How an Eye Exam May Improve Early Diagnosis of Parkinson Disease

An eye exam paired with artificial intelligence machine learning technology may provide a novel approach to diagnose Parkinson disease in early stages.

An eye exam paired with artificial intelligence (AI) machine learning technology may provide a novel approach to diagnose Parkinson disease (PD) in early stages, according to research being presented at the annual meeting of the Radiological Society of North America (RSNA).

Characterized by the decay of dopaminergic cells in the substantia nigra, researchers highlight that the current standard for diagnosing PD, which is typically based on symptoms like tremors, muscle stiffness, and impaired balance, occurs once 80% of dopaminergic cells have already decayed.

"The issue with that method is that patients usually develop symptoms only after prolonged progression with significant injury to dopamine brain neurons," said lead study author Maximillian Diaz, a biomedical engineering PhD student at the University of Florida (UF), in a statement. "This means that we are diagnosing patients late in the disease process."

While the degradation of these cells may be often associated with the exacerbation of motor issues as well as non-motor issues such as pain and depression, this occurrence has also been shown to create thinning of the retina walls, the layer of tissue that lines the back of the eyeball. In fact, a prior study indicated that patients with PD were more likely to experience vision and eye issues, such as blurry vision, dry eyes, and trouble with depth perception.

Researchers saw an opportunity to leverage the capabilities of AI to examine images of the eyes for signs of PD. Utilizing a type of AI called support vector machine (SVM), researchers derived pictures of the back of the eye from both patients with PD and control participants from 2 age and gender matched data sets.

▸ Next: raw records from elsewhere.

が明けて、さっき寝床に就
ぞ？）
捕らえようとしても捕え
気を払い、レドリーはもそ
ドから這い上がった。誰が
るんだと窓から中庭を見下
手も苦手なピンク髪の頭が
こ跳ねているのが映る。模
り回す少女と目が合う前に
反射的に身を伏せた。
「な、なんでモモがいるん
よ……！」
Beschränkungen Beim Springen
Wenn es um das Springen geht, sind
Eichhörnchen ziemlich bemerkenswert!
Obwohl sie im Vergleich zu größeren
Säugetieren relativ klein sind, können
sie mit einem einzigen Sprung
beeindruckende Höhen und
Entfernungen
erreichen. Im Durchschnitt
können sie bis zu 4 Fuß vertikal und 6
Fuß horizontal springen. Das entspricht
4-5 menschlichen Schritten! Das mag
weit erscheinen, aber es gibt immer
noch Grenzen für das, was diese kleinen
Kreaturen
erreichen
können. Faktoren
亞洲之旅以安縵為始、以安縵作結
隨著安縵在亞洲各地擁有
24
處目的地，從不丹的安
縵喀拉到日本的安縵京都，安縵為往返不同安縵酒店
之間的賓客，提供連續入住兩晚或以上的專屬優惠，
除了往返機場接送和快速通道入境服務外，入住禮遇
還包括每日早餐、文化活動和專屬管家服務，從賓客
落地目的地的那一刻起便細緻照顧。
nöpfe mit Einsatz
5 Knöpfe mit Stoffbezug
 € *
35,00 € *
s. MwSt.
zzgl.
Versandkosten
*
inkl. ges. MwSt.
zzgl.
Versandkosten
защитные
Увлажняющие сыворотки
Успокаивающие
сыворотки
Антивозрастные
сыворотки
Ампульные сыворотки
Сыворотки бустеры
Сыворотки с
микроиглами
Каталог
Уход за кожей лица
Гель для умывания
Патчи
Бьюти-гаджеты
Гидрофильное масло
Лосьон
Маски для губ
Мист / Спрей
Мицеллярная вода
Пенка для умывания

The first data set included 476 fundus eye images (PD = 238; control = 238) from the UK Biobank (UKB), with the second data set consisting of 100 images (PD = 72; control = 28) provided by UF and 44 control images from UKB. Researchers trained the SVM to detect signs on the images suggestive of PD.

A second set of datasets, UKB-Green and UF-UKBGreen, were created using the green color channels to improve vessel segmentation, which was performed using U-Net segmentation network. “The vessel maps served as inputs to SVM classifying networks,” explain the study authors. “Saliency maps were created to assess areas of interest for the networks.”

In their findings, the top performing SVM network for the UKB and UKB-Green data sets were the sigmoid SVM networks, achieving accuracies of .698 and .719 respectively, whereas the top performing networks for the UF-UKB and UF-UKB-Green data sets were the linear SVM networks, achieving accuracies of .821 and .857.

Expanding on the ability of machine learning networks to classify PD based on retina vasculature, study authors found that smaller blood vessels provided the most successful outcomes.

As traditional imaging approaches with MRI, CT, and nuclear medicine techniques may prove costly, Diaz notes that images can even be captured by a smartphone with a special lens.

"The single most important finding of this study was that a brain disease was diagnosed with a basic picture of the eye," said Diaz. “If we can make this a yearly screening, then the hope is that we can catch more cases sooner, which can help us better understand the disease and find a cure or a way to slow the progression.”


Diaz M, Tian J, Ramirez-Zamora A, Fang R. Machine learning for Parkinson Disease diagnosis using fundus eye images. Presented at RSNA 2020; November 29–December 5, 2020. Abstract: IN-1A-07.